[Layout region records]
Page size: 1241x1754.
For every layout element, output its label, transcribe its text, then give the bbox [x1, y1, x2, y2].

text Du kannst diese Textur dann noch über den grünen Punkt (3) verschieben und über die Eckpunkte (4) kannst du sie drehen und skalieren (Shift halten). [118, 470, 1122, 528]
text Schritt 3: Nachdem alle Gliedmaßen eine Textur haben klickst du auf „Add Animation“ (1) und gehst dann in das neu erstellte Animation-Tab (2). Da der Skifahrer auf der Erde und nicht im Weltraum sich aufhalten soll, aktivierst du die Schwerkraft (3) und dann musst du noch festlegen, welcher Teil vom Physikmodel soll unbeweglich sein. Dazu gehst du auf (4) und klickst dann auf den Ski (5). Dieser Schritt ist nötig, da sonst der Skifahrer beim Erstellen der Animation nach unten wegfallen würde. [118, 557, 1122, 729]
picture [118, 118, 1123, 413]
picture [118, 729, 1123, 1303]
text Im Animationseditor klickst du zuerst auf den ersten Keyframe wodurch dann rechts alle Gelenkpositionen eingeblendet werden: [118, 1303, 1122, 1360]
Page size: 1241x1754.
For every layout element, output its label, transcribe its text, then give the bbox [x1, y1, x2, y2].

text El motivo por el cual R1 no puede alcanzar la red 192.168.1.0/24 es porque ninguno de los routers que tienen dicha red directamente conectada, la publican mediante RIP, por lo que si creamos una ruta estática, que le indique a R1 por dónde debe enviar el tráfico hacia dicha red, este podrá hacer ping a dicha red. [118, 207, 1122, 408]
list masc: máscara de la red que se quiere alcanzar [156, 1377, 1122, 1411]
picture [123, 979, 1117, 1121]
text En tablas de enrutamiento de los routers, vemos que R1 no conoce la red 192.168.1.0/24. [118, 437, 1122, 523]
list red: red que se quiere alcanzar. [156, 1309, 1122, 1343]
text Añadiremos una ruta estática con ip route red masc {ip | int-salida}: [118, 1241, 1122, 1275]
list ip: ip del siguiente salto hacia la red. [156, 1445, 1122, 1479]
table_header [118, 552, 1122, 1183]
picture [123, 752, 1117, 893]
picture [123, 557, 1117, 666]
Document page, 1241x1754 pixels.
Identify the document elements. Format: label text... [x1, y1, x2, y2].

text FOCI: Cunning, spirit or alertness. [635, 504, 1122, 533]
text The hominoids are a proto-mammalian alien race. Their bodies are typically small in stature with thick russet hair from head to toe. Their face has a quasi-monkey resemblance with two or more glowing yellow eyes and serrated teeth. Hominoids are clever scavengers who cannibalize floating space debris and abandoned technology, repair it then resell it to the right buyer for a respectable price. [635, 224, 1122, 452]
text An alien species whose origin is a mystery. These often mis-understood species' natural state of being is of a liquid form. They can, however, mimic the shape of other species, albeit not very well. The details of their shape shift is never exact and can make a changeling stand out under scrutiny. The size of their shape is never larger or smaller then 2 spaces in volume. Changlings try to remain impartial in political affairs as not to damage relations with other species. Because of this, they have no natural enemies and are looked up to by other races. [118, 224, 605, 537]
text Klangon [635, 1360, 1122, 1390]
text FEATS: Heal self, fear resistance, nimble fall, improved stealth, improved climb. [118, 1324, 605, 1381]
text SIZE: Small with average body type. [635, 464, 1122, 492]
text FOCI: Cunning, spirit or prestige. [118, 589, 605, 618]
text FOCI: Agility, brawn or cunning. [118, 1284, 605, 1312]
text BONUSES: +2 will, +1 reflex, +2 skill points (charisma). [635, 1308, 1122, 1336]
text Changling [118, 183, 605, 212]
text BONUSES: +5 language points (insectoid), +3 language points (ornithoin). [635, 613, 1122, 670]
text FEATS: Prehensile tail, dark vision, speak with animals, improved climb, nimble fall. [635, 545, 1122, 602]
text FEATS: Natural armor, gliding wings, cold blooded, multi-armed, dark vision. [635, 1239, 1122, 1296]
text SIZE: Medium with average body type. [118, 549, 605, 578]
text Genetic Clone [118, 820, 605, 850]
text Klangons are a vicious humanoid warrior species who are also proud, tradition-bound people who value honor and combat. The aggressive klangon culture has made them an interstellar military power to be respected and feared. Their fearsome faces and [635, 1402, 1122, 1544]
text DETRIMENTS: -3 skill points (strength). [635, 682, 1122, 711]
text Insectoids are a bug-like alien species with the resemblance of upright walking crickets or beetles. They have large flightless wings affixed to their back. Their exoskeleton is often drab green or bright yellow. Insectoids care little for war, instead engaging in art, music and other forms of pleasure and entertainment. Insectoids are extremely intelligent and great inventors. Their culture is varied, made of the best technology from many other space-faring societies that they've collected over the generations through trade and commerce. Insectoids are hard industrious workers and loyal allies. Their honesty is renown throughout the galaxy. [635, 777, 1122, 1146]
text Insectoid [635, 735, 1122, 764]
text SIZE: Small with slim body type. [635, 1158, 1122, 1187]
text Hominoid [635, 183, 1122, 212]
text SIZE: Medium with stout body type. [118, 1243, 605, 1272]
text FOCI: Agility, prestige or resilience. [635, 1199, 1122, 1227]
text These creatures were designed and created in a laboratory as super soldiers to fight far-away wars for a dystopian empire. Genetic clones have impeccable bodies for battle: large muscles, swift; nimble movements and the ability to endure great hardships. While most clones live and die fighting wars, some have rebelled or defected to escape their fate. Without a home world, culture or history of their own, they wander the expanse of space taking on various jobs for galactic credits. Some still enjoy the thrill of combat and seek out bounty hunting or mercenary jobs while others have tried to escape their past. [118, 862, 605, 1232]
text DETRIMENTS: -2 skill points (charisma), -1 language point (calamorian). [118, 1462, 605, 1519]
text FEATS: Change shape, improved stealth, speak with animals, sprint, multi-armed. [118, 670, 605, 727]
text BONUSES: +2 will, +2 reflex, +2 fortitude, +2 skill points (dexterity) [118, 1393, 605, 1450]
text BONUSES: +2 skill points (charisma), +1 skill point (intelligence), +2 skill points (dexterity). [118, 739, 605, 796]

TASK BRIEF ->
Count the lines in the layout region records that contain the string "Genetic", and reply with the number alone.

SOLUTION FOR THIS EXERCISE ->
2